The first guest appearance at the Commander's Call was made by Hal Howard, owner of Goldsboro Chrysler Dodge Jeep. Howard relayed two stories of drunken driving accidents that he said profoundly affected him, and encouraged the airmen to behave responsibly.

Next, Tim Edwards of 4th Fighter Wing Safety was introduced as the "Most Unsafe Person at Wing Safety." Edwards appeared to be severely injured, with what looked like shards of glass protruding from made-up wounds. Robinson explained that Edwards was not in the habit of wearing a seat belt. He then projected videos of crash tests, stressing the importance of seat belt use.

"It's what it's designed to do," Robinson said. "Just take two seconds and click that seat belt."

Master Sgt.
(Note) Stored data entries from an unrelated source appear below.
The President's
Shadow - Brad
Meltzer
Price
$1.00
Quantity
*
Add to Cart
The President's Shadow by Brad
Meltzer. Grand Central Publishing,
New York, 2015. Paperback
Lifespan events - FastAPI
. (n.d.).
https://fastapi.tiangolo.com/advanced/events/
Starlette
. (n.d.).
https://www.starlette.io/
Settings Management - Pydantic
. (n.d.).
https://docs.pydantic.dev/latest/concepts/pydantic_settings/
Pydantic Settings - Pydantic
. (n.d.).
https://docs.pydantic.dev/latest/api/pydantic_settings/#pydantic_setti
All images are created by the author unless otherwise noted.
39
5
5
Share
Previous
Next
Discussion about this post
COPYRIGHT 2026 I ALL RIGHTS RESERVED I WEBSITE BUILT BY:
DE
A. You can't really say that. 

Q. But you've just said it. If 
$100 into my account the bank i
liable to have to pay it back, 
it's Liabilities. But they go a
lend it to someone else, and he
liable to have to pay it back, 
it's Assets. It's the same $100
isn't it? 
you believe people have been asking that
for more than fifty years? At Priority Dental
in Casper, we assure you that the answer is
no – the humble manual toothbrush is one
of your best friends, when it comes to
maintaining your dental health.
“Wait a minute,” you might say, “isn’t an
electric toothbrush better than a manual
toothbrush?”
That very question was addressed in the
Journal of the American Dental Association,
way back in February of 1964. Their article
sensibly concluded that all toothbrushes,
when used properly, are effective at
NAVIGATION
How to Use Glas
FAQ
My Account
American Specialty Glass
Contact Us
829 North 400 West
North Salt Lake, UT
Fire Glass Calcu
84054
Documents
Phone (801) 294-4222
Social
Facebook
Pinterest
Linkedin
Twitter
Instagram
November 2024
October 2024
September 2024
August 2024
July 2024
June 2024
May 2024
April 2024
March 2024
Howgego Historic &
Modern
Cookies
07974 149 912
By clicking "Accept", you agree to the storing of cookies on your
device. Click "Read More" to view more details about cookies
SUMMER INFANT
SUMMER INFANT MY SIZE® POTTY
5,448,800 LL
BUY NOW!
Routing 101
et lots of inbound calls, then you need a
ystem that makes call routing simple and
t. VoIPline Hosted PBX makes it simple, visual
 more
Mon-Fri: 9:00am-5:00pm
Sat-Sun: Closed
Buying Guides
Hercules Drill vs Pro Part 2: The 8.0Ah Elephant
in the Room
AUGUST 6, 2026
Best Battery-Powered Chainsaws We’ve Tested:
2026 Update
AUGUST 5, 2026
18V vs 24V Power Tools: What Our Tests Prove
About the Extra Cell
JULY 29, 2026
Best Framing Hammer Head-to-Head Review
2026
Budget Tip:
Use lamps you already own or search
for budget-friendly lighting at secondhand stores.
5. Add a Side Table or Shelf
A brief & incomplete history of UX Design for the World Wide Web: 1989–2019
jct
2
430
Troy Harris of Life Skills discussed the "0013=4"' guideline introduced by the Air Force.

"It's a new Air Force program," Harris explained. The idea behind it is for "zero underage drinking, zero DUIs, no more than one drink per hour and no more than three drinks per night, for the 4th Fighter Wing," he said. The program is an overall concept to encourage responsible alcohol use.

Sr. Airman J.T. Jordan performed "Santa Looked a Lot Like Daddy," by Garth Brooks. Joining Jordan on lead guitar was Col. Mike Holmes, commander of the 4th Fighter Wing.

Goldsboro police Chief Tim Bell told airmen that driving while impaired charges were up this year to 390 from 342 in 2004, although there have been fewer accidents. Although drunken drivers might get lucky and make it home safely on one occasion, "what you're going to do is roll the dice," he said.

Robinson reminded airmen of the base's designated driver hotline, which will pick up those who are not able to drive for a safe return home. The number is 722-3333.

"No matter how drunk you are, you should be able to mash four 3s," he said.

Mayor Al King showed off photos of his car collection. "I don't go fast all the time," he said.

"How much does that thing top out at?" Robinson asked, referring to a picture of the mayor's Porsche 911 Carrera 4S.

"I don't know," King responded with a laugh.

"If he can drive his Porsche 35 in Goldsboro, you guys can drive your Hondas 35," Robinson told the airmen.

King implored the airmen to obey traffic laws and to think beyond themselves when making choices.

"Don't be selfish," he said, "it's not about you."

"You're a part of the greatest fighter wing on planet Earth," King said. "We in the city of Goldsboro appreciate you more than you know, and we want you to be safe."

Holmes rounded out the show, telling the airmen that the key to alcohol use was responsibility.

"Adding the word responsibility to what we're talking about means that it's not just about you," he said. "The responsibility means that you think about other people. I want to see you all come back safe."

Robinson said the "Late Show" format was employed to reach the target audience of airmen ages 18 to 25.

"We wanted to communicate a style that would involve that age, and reach them where they are," he said. "We want to see all of them back after the holidays."